Billy went over the double line. He righted the car before speaking. “You’re kidding me. I looked at every square inch of that table.”
“I noticed that. I discovered a flaw in the equipment that lets me rip the house off blind. It’s happening at the factory, and the casinos don’t know about it. Yet.”
“You think they’re going to spot it?”
“Eventually they will. Or another cheat will figure it out and rip them off. It has a limited shelf life. If it’s not used soon, it will go away.”

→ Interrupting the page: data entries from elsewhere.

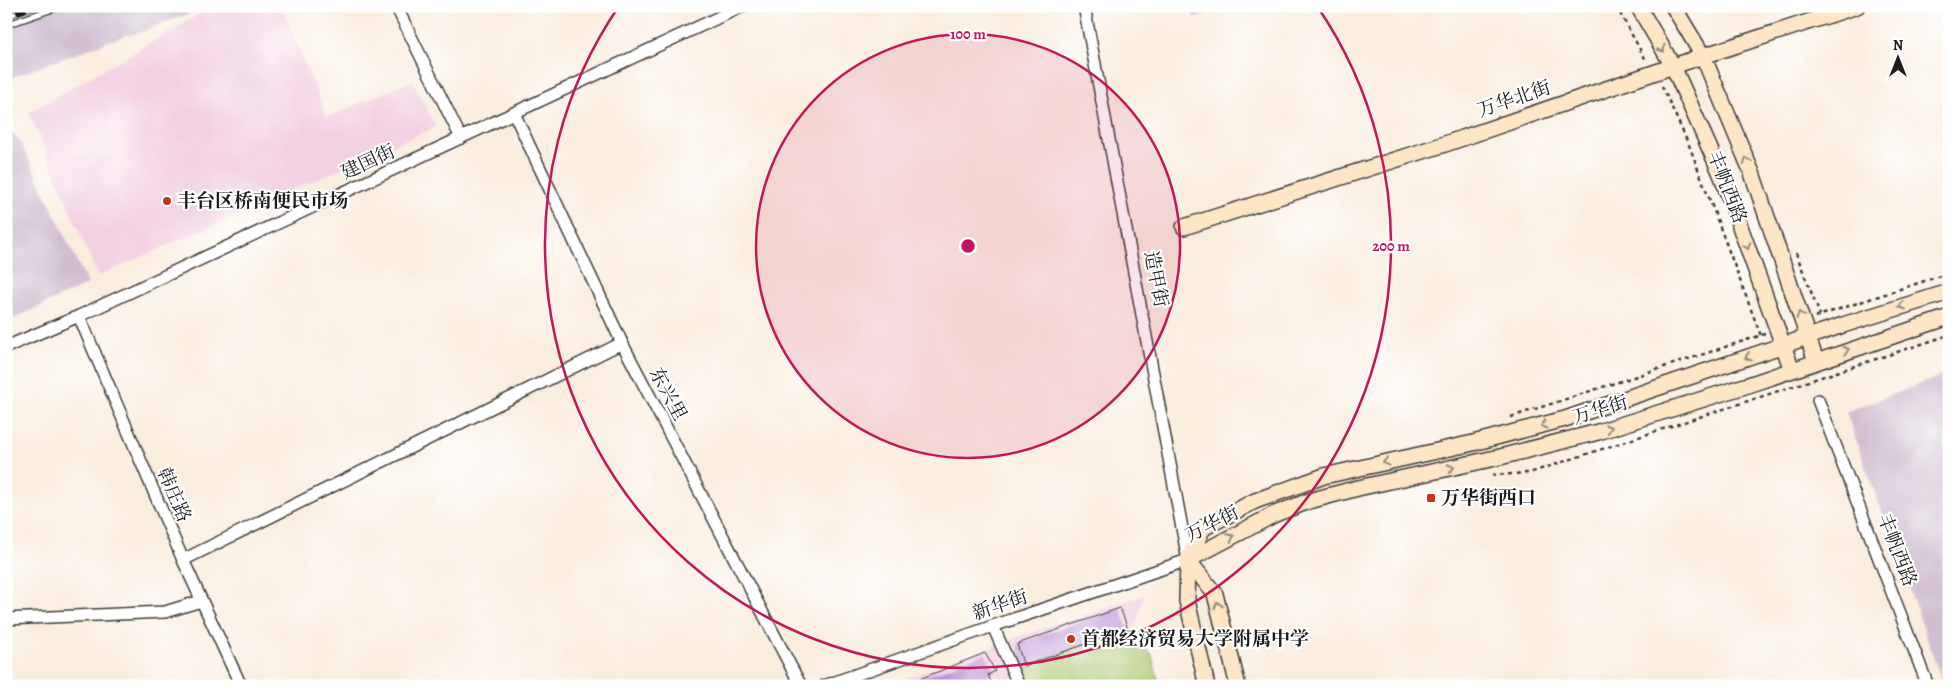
<svg xmlns="http://www.w3.org/2000/svg" width="1955" height="692" viewBox="0 0 1955 692" font-family="Alegreya,'Noto Serif SC',serif">
	<rect width="100%" height="100%" fill="#fff"/>
	<filter id="ink" filterUnits="userSpaceOnUse"><feTurbulence type="fractalNoise" baseFrequency=".02" numOctaves="2"/><feDisplacementMap in="SourceGraphic" scale="10" xChannelSelector="R" yChannelSelector="G"/><feConvolveMatrix kernelMatrix="1 2 1 2 8 2 1 2 1" color-interpolation-filters="sRGB"/></filter>
	<filter id="wash" filterUnits="userSpaceOnUse"><feTurbulence type="fractalNoise" baseFrequency=".0096" numOctaves="4" result="noise"/><feDisplacementMap in="SourceGraphic" scale="20" xChannelSelector="R" yChannelSelector="G"/><feGaussianBlur stdDeviation="1.12" result="paint"/><feColorMatrix in="noise" values="0 0 0 0 0 0 0 0 0 0 0 0 0 0 0 0 0 1.4 0 .05"/><feComposite in="paint" operator="in"/></filter>
	<g filter="url(#wash)">
		<rect width="100%" height="100%" fill="#f9edde"/>
		<g fill="#f2d0e2">
			<polygon points="215,6 281,6 327,117 413,80 435,127 98,276 29,112"/>
			<polygon points="1144,595 1132,641 1151,653 1160,686 886,686 1015,638"/>
		</g>
		<g fill="#cfbed0">
			<polygon points="6,6 208,6 136,34 126,35 13,77 6,86"/>
			<polygon points="1185,6 1225,6 1196,18"/>
			<polygon points="6,127 19,139 88,284 6,322"/>
			<polygon points="1949,373 1949,686 1944,686 1846,412"/>
		</g>
		<polygon fill="#a9c369" stroke="#627042" points="1128,629 1132,641 1151,653 1160,686 1033,686 1024,666"/>
		<g id="blocks">
			<g fill="#bf94d5">
				<polygon points="1120,608 1128,629 1024,666 1017,644"/>
				<polygon points="985,653 995,671 988,675 993,686 902,686"/>
			</g>
		</g>
	</g>
	<g filter="url(#ink)">
		<use href="#blocks" fill-opacity="0" stroke="#3d3b39" stroke-width="1"/>
		<g fill="none" stroke-linecap="round" stroke-linejoin="round">
			<g stroke="#3d3b39" stroke-width="8">
				<polyline id="lane" points="6,25 61,6"/>
			</g>
			<g stroke="#3d3b39" stroke-width="14">
				<g id="street">
					<polyline points="396,6 461,138"/>
					<polyline points="514,113 622,343 801,686"/>
					<polyline points="79,316 183,560 241,686"/>
					<polyline points="6,347 79,316 743,6"/>
					<polyline points="1818,400 1928,686"/>
					<polyline points="183,560 622,343"/>
					<polyline points="6,619 165,612 201,601"/>
					<polyline points="993,626 1019,686"/>
					<polyline points="824,686 993,626 1188,560 1084,6"/>
				</g>
			</g>
			<g stroke="#3d3b39" stroke-width="18">
				<g id="secondary">
					<polyline points="1638,6 1673,66 1721,174 1792,370"/>
					<polyline points="1673,6 1703,56 1752,173 1816,361"/>
					<polyline points="1184,227 1445,144 1703,56 1857,6"/>
					<polyline points="1188,560 1275,514 1309,501 1358,488 1500,457 1598,432 1748,385 1949,317"/>
					<polyline points="1188,560 1215,594 1238,686"/>
					<polyline points="1207,686 1187,601 1188,560 1203,528 1255,501 1324,476 1473,443 1565,419 1843,325 1949,292"/>
				</g>
			</g>
			<g stroke="#3d3b39" stroke-width="2.5" stroke-dasharray="4 4" stroke-linecap="butt">
				<polyline points="1616,6 1647,62"/>
				<polyline points="1662,86 1689,145 1761,336"/>
				<polyline points="1796,253 1820,315"/>
				<polyline points="1815,317 1949,273"/>
				<polyline points="1511,417 1765,334"/>
				<polyline points="1492,475 1529,473 1949,335"/>
			</g>
			<use href="#lane" stroke="#fff" stroke-width="5.5"/>
			<use href="#street" stroke="#fff" stroke-width="11"/>
			<use href="#secondary" stroke="#fde5c5" stroke-width="15"/>
			<g stroke="#1c1c1c" stroke-width="5.5">
				<polyline id="rail" points="6,17 35,6"/>
			</g>
			<use href="#rail" stroke="#fff" stroke-width="4" stroke-dasharray="11" stroke-linecap="butt"/>
		</g>
		<defs><path id="oneway-chevron" d="M-2-3.5L2.5 0L-2 3.5" fill="none" stroke-width="1.6" stroke-linecap="round" stroke-linejoin="round" transform="scale(1.25)"/></defs>
		<g stroke="#988b79">
			<use href="#oneway-chevron" transform="translate(1662 49) rotate(58)"/>
			<use href="#oneway-chevron" transform="translate(1747 161) rotate(-113)"/>
			<use href="#oneway-chevron" transform="translate(1747 246) rotate(70)"/>
			<use href="#oneway-chevron" transform="translate(1902 306) rotate(163)"/>
			<use href="#oneway-chevron" transform="translate(1800 315) rotate(-109)"/>
			<use href="#oneway-chevron" transform="translate(1846 350) rotate(-18)"/>
			<use href="#oneway-chevron" transform="translate(1748 357) rotate(161)"/>
			<use href="#oneway-chevron" transform="translate(1544 425) rotate(164)"/>
			<use href="#oneway-chevron" transform="translate(1609 428) rotate(-18)"/>
			<use href="#oneway-chevron" transform="translate(1386 462) rotate(167)"/>
			<use href="#oneway-chevron" transform="translate(1451 468) rotate(-12)"/>
			<use href="#oneway-chevron" transform="translate(1231 537) rotate(-28)"/>
			<use href="#oneway-chevron" transform="translate(1218 605) rotate(-104)"/>
		</g>
	</g>
	<circle cx="968" cy="246" r="212" fill="#c2185b" fill-opacity=".12"/>
	<g fill="none" stroke="#c2185b" stroke-width="2.5">
		<circle cx="968" cy="246" r="212"/>
		<path d="M1317 6A423 423 0 1 1 619 6"/>
	</g>
	<g fill="#c8321e" stroke="#fff" stroke-width="2">
		<circle cx="167" cy="201" r="5"/>
		<rect x="1426" y="493" width="10" height="10" rx="2.5"/>
		<circle cx="1071" cy="639" r="5"/>
	</g>
	<g text-anchor="middle" dominant-baseline="central" stroke-width="4.5" stroke-linejoin="round" paint-order="stroke">
		<g font-size="19" fill="#1c1c1c" stroke="#fff">
			<text transform="translate(1514 99) rotate(-19)">万华北街</text>
			<text transform="translate(368 162) rotate(-25)">建国街</text>
			<text transform="translate(1727 187) rotate(69)">丰帆西路</text>
			<text transform="translate(1156 279) rotate(79)">造甲街</text>
			<text transform="translate(668 394) rotate(62)">东兴里</text>
			<text transform="translate(1600 410) rotate(-17)">万华街</text>
			<text transform="translate(174 495) rotate(67)">韩庄路</text>
			<text transform="translate(1212 524) rotate(-27)">万华街</text>
			<text transform="translate(1897 550) rotate(69)">丰帆西路</text>
			<text transform="translate(1000 605) rotate(-19)">新华街</text>
		</g>
		<g font-size="19" font-weight="bold" fill="#1c1c1c" stroke="#fff" text-anchor="start">
			<text x="177" y="201">丰台区桥南便民市场</text>
			<text x="1441" y="498">万华街西口</text>
			<text x="1081" y="639">首都经济贸易大学附属中学</text>
		</g>
	</g>
	<circle cx="968" cy="246" r="8" fill="#c2185b" stroke="#fff" stroke-width="2.5"/>
	<g font-size="15" text-anchor="middle" font-weight="bold" fill="#c2185b" stroke="#fff" stroke-width="4.5" stroke-linejoin="round" paint-order="stroke">
		<text x="968" y="39">100 m</text>
		<text x="1391" y="251">200 m</text>
	</g>
	<rect width="1955" height="692" fill="none" stroke="#fff" stroke-width="25"/>
	<g transform="translate(1898 58)" stroke="#ffffff" stroke-width="4" paint-order="stroke">
	<path d="M0-4L9 19L0 12L-9 19Z" fill="#1c1c1c"/>
	<text y="-8" font-size="14" font-weight="bold" text-anchor="middle" fill="#1c1c1c">N</text>
	</g>
</svg>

“You’re saying the casino will replace the flawed piece of equipment, and your super con won’t work anymore.”
“Correct. Which leads me to my next question. We need a large crew to pull this off. My family is out of the picture. Do you have another team you can partner up with? I’d hate to see this fall by the wayside.”
They had reached the airport with its confusing array of signs. Billy headed for the departure drop-off area while giving it some thought. He was on a first-name basis with the captains of several crews that made their living scamming the joints. There were cooler mobs that specialized in switching decks on unsuspecting dealers, past-posting crews that placed late bets at roulette, card-counting teams with hidden computers that bled the blackjack tables, and crews that manipulated the dice during craps for huge scores. Each crew was excellent at what it did and capable of pulling this off.
“I’d be happy to make some phone calls. What’s our split?”
“You’ll have to pay the other team half to get them to agree. You and I will split the other half. I know it’s not what we agreed to, but it’s still a huge score.”
It was a huge score. And it was also better than nothing.
“I’m in,” the young hustler said.
“Good. You can bring us our share, and I’ll take you out to the best steakhouse in Sacramento.”
Victor was paying him a compliment. He trusted Billy to deliver the money and not shortchange him and his family. That meant a lot to Billy. They shook hands, sealing the deal.
Twenty-Six
Cory and Morris went to Machine Guns Vegas to blow off some steam. There were many gun ranges in town, but only MGV offered military guns for rent. Just by plunking down a credit card, a customer could shoot a Barrett sniper rifle, a SPAS-12 dual-mode combat shotgun, or an M4 lightweight submachine gun used by SEAL Team Six.
They opted for the Three Gun Experience. For a hundred and ninety bucks, they got to shoot three weapons for forty-five minutes straight. Cory chose the AK-47, the M4, and the KRISS Super Vector, which looked right out of a sci-fi flick. Morris had his own preferences and chose the combat assault FN SCAR, the MP5 with a banana clip, and a fully automatic Uzi.
Together they shredded paper targets in the range. Cory preferred targets of flesh-eating zombies, while Morris liked killing terrorists. They were both steaming mad at Travis and made the targets pay for the big man’s betrayal. It was bad enough that Leon was being held against his will because of Travis. Now Travis had attempted to get Pepper, Misty, and Gabe to jump ship. Travis was trying to destroy Billy’s crew, the rat bastard.
Joining Billy’s crew was the best thing that had ever happened to them. Not that long ago, they’d been selling worthless coupon booklets on the Strip. Billy had plucked them off the street and offered to teach them the art of the grift. They’d signed up, and the money had started to flow. They’d bought a new car, rented a house, and filled the fridge with all the delicious food they’d missed growing up. Their lives were heaven, and they were not about to let Travis jeopardize their good fortune.